Problem requirements: Tally the lines in the entries below that contain the string "spot", with case counted, and give only the number.

Excerpted records:
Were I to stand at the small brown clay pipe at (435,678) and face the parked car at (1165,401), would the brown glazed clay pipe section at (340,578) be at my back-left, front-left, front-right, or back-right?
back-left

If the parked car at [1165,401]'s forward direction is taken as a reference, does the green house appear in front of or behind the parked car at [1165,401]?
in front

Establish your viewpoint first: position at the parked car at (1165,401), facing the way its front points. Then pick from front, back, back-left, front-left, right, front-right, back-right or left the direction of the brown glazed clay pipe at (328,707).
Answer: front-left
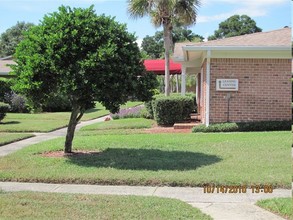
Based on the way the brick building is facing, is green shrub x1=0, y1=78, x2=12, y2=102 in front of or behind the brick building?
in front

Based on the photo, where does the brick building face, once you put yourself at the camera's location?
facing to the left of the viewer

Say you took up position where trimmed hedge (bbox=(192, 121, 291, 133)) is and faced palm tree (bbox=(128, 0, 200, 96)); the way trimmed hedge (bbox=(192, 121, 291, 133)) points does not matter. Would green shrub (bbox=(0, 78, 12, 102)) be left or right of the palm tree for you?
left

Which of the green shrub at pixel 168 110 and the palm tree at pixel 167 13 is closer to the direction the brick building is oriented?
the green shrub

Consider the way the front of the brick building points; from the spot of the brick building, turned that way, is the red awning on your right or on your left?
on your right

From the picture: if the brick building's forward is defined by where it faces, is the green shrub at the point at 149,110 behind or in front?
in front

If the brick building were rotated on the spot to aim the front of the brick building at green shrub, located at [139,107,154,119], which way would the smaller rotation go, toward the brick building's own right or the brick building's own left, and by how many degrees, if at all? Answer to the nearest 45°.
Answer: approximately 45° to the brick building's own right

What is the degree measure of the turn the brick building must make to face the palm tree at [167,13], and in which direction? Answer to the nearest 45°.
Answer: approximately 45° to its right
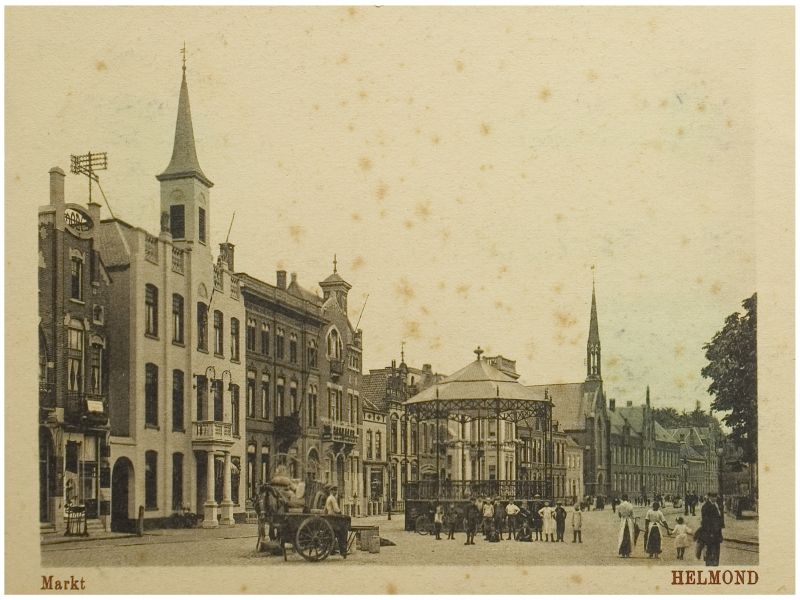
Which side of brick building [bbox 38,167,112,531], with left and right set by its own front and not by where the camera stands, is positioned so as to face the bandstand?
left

...

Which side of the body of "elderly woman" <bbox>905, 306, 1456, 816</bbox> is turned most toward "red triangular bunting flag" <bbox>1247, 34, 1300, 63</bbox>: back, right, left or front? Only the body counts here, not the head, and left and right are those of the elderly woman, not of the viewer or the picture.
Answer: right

Answer to this problem: 2